**AIM OF THE EXERCISE:** Continue the essay on health insurance and affordable health care from the point where it ends.

**DOCUMENT TEXT:**

It’s that time of the year where we are all federally mandated to pick out a health insurance plan, whether it’s in the “marketplace,” or though federally or state subsidized programs. We have approximately four months to do our research and start our new plans. This also coincides with what is rather a pressing health concern I have, one which if my suspicions are true needs to be addressed sooner, rather than later. But unfortunately that’s not how our healthcare system works. Unfortunately our health care system has turned into something much like paying for a new car, but getting a used car on delivery. I wonder why more people don’t talk about the problems with health care and health insurance? It can’t just be happening to my family. So in honor of the season it’s time to take some time to talk about the so called improvements and dispel the myths of affordable health care.
Myth: Health care and health insurance is now available to everyone.

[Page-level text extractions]
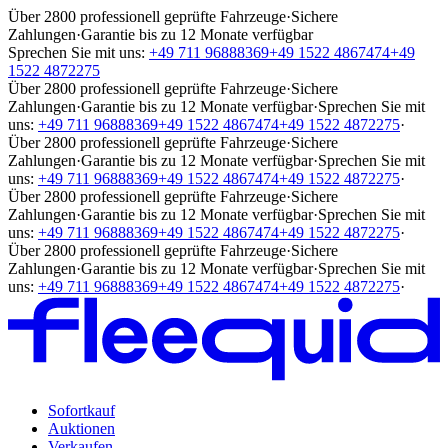
Über 2800 professionell geprüfte Fahrzeuge
·
Sichere
Zahlungen
·
Garantie bis zu 12 Monate verfügbar
Sprechen Sie mit uns:
+49 711 96888369
+49 1522 4867474
+49
1522 4872275
Über 2800 professionell geprüfte Fahrzeuge
·
Sichere
Zahlungen
·
Garantie bis zu 12 Monate verfügbar
·
Sprechen Sie mit
uns:
+49 711 96888369
+49 1522 4867474
+49 1522 4872275
·
Über 2800 professionell geprüfte Fahrzeuge
·
Sichere
Zahlungen
·
Garantie bis zu 12 Monate verfügbar
·
Sprechen Sie mit
uns:
+49 711 96888369
+49 1522 4867474
+49 1522 4872275
·
Über 2800 professionell geprüfte Fahrzeuge
·
Sichere
Zahlungen
·
Garantie bis zu 12 Monate verfügbar
·
Sprechen Sie mit
uns:
+49 711 96888369
+49 1522 4867474
+49 1522 4872275
·
Über 2800 professionell geprüfte Fahrzeuge
·
Sichere
Zahlungen
·
Garantie bis zu 12 Monate verfügbar
·
Sprechen Sie mit
uns:
+49 711 96888369
+49 1522 4867474
+49 1522 4872275
·
Sofortkauf
Auktionen
Verkaufen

**EXERCISE RESULT:**
My 20 year old daughter moved to Texas. Unhappy about it her father removed her from his health insurance. Here’s the thing, she was working and attending school. Her ability to be on his insurance was dependent on attending school. Her presence on his health care DID NOT even increase his rates as he paid a family rate, no matter how many he had on the plan (up to so many). But simply with one phone call he could remove her from the policy.
She attempted to get health insurance and was told that her $600 a month was too much to qualify for funded assistance (state health care). Her premium would be $130.00 a month. Add in her car and car insurance payment as well as her cell phone (necessary so that she can work) and she has no choice but to live at home. Her “fine” for not having health insurance was graciously waived and she has a form to include with her tax return, but now we are back to where we started, no health care, threats of fines and no health care that she can afford.
Myth: Health care and health insurance are more affordable
Have you looked at your premiums? Your deductible? Your out of pocket? I sat down today and I am currently paying DOUBLE what I paid two years ago for health insurance but I’m actually getting less. Here’s an example using approximate number:
$6000 for health insurance
$4000 in benefits
So I’ve paid $2,000 more than what I received.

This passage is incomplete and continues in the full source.